Does Google actually care about the health of the open web? Yes, but only in the way a parasite cares about the host not dying.
For the last few years, the goal of AI Overviews has been to kill the click. Why send a user to a blog when the LLM can just synthesize the answer into a neat little paragraph? It’s efficient for the user. It’s great for Google’s metrics. And it’s an absolute disaster for anyone who actually writes the content. We have moved from a search engine—which was essentially a map to where the information lived—to an answer engine, which acts as a filter that strips away the context and the incentive for the original creator to keep publishing. Now, suddenly, Google is pivoting toward citing its sources more aggressively. (And it’s about time).
The shift is a recognition that the current trajectory is unsustainable. If you remove the traffic, you remove the revenue. If you remove the revenue, you remove the writers. If you remove the writers, you eventually run out of fresh, human-generated data to train the next version of the model. Google is finally realizing that they cannot simply feast on the existing corpus of the internet without contributing something back to the ecosystem.

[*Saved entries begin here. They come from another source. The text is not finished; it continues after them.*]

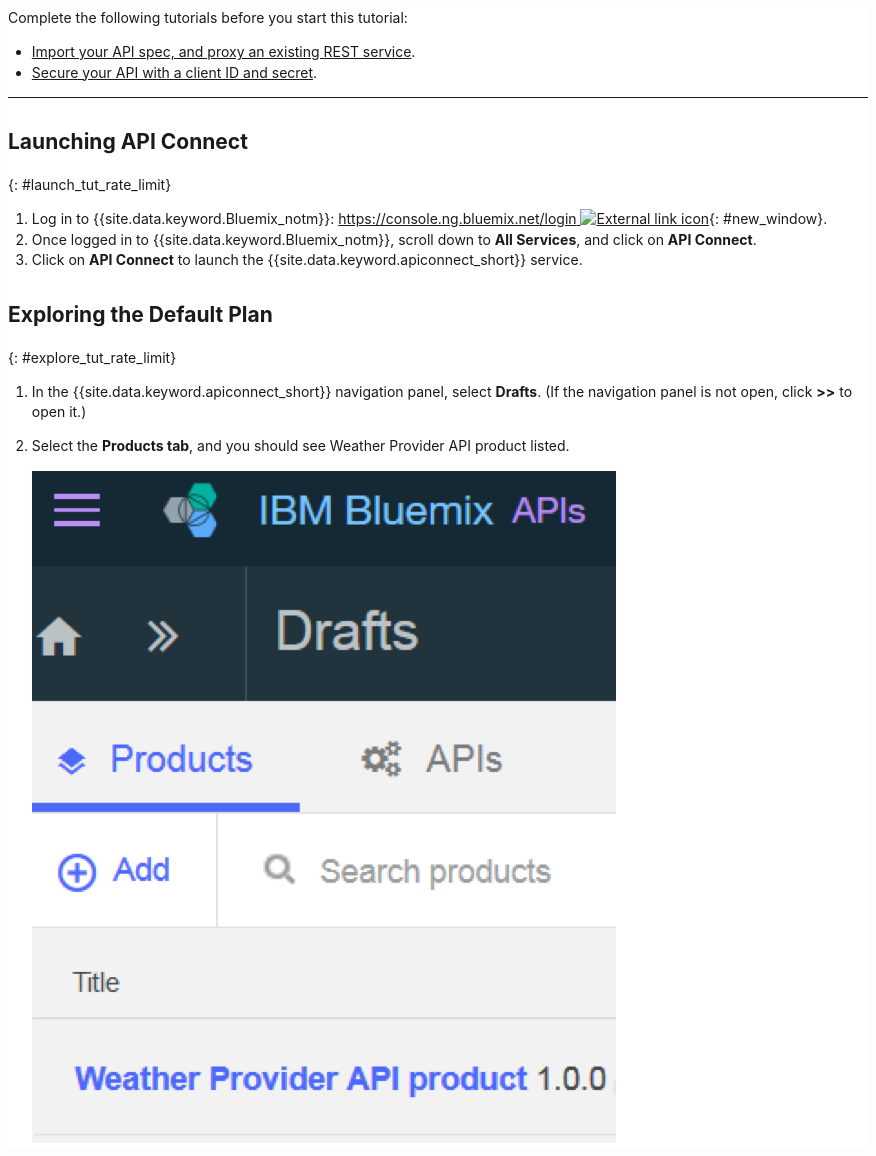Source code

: Complete the following tutorials before you start this tutorial:
- [Import your API spec, and proxy an existing REST service](/docs/services/apiconnect/tutorials?topic=tut_rest_landing).
- [Secure your API with a client ID and secret](/docs/services/apiconnect/tutorials?topic=tut_secure_landing).


---
## Launching API Connect
{: #launch_tut_rate_limit}

1. Log in to {{site.data.keyword.Bluemix_notm}}: [https://console.ng.bluemix.net/login ![External link icon](../../../icons/launch-glyph.svg "External link icon")](https://console.ng.bluemix.net/login){: #new_window}.
2. Once logged in to {{site.data.keyword.Bluemix_notm}}, scroll down to **All Services**, and click on **API Connect**.
3. Click on **API Connect** to launch the {{site.data.keyword.apiconnect_short}} service.

## Exploring the Default Plan
{: #explore_tut_rate_limit}

1. In the {{site.data.keyword.apiconnect_short}} navigation panel, select **Drafts**. (If the navigation panel is not open, click **>>** to open it.)
2. Select the **Products tab**, and you should see Weather Provider API product listed.

   ![](./images/draftproducts.png)      
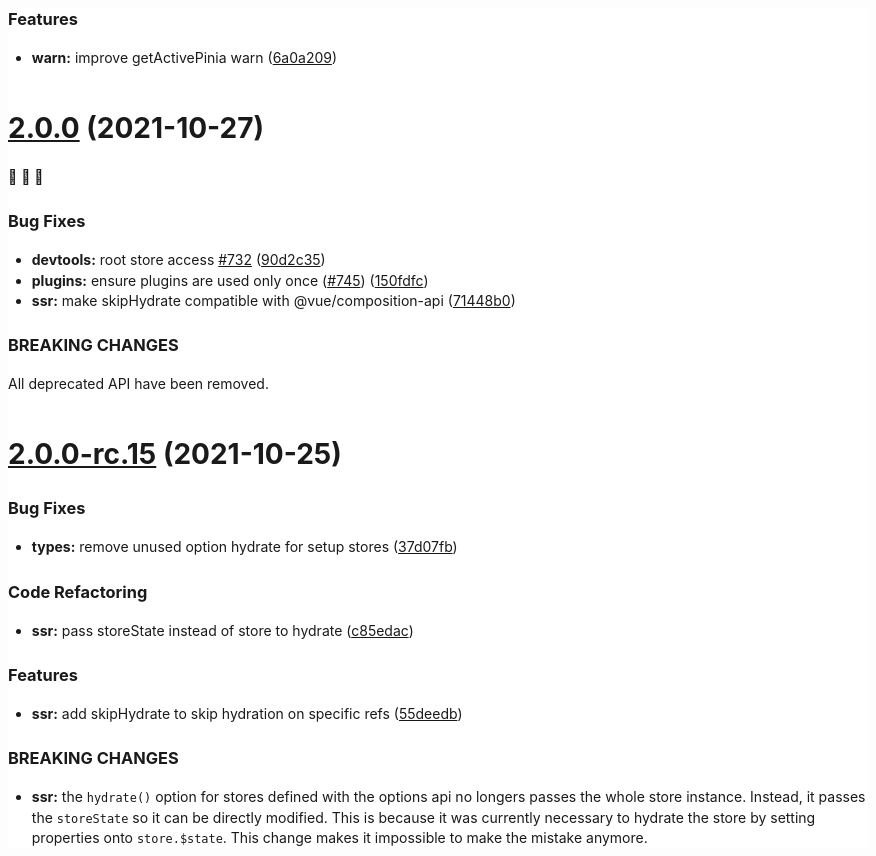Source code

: ### Features

- **warn:** improve getActivePinia warn ([6a0a209](https://github.com/ChahinDB7/pinia/commit/6a0a209faf42b149bcda1dd373e0b1e5bf426ce4))

# [2.0.0](https://github.com/ChahinDB7/pinia/compare/pinia@2.0.0-rc.15...pinia@2.0.0) (2021-10-27)

🎉 🎉 🎉

### Bug Fixes

- **devtools:** root store access [#732](https://github.com/ChahinDB7/pinia/issues/732) ([90d2c35](https://github.com/ChahinDB7/pinia/commit/90d2c35d94ccb6e3991b99b181bfe3b360cfa289))
- **plugins:** ensure plugins are used only once ([#745](https://github.com/ChahinDB7/pinia/issues/745)) ([150fdfc](https://github.com/ChahinDB7/pinia/commit/150fdfc8abe2577046af947b2e4fbbde2efb057e))
- **ssr:** make skipHydrate compatible with @vue/composition-api ([71448b0](https://github.com/ChahinDB7/pinia/commit/71448b008fc4517ab0036b98121a0346df75880e))

### BREAKING CHANGES

All deprecated API have been removed.

# [2.0.0-rc.15](https://github.com/ChahinDB7/pinia/compare/pinia@2.0.0-rc.14...pinia@2.0.0-rc.15) (2021-10-25)

### Bug Fixes

- **types:** remove unused option hydrate for setup stores ([37d07fb](https://github.com/ChahinDB7/pinia/commit/37d07fb29ef2885d94cae3b3f212cea83772a073))

### Code Refactoring

- **ssr:** pass storeState instead of store to hydrate ([c85edac](https://github.com/ChahinDB7/pinia/commit/c85edacefc8c69a54e84afbcd577b8d1027b3065))

### Features

- **ssr:** add skipHydrate to skip hydration on specific refs ([55deedb](https://github.com/ChahinDB7/pinia/commit/55deedbc492a26ab98d96ed40ddfdf6ebac45aae))

### BREAKING CHANGES

- **ssr:** the `hydrate()` option for stores defined with the
  options api no longers passes the whole store instance. Instead, it
  passes the `storeState` so it can be directly modified. This is because
  it was currently necessary to hydrate the store by setting properties
  onto `store.$state`. This change makes it impossible to make the mistake
  anymore.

Integrate links more prominently
The new approach is less about altruism and more about the cold math of data availability. If every high-quality publisher decides that the cost of being scraped exceeds the value of the residual traffic, they’ll just flip the switch on their robots.txt. Google knows that training a model on a dead web is a recipe for stagnation. According to ArsTechnica, the company plans to integrate links more prominently, making it easier for users to jump from the summary to the source.
This is a survival tactic. Google has spent a decade moving from a directory of links to a walled garden of answers, but they’ve finally hit the ceiling. When you strip away the incentive for people to create original, deeply researched content, you stop the flow of new training data. You can’t just loop the LLM on its own output forever without the whole thing devolving into a digital incestuous mess. We’ve seen this in smaller-scale model collapse experiments; when a model learns from synthetic data, the quality degrades rapidly.
Do they really think a few more blue links will stop the bleed?
Link is not a visit
The problem is that a link is not a visit. It’s like a restaurant that serves a tasting menu of your favorite dishes but expects you to pay the original chefs via a tip jar on the way out. The friction is still there. The user already has the answer—the “tasting” was the AI Overview—so they have no reason to click through unless they are looking for deeper nuance or a specific tool.
The latency of a click is also a factor. In a world where the answer appears in 200ms, asking a user to wait three seconds for a heavy WordPress site to load is a big ask. Google is trying to maintain the facade of a search engine while operating as an answer engine, hoping that if they throw a few more citations at the wall, the publishers will stop treating the crawler like a thief. (I suspect this is just a defensive play to avoid antitrust heat). But citations are a consolation prize. They don’t pay the server bills or the writers’ salaries.
It’s a band-aid on a gunshot wound.
Google is not fixing the search ecosystem; they are just trying to slow down the rate of decay. They want the prestige and the data of the open web without the responsibility of delivering the traffic that keeps that web alive. By Q4, we’ll see a significant uptick in high-authority sites blocking AI Overviews entirely despite these links.
They are wrong to think this is enough.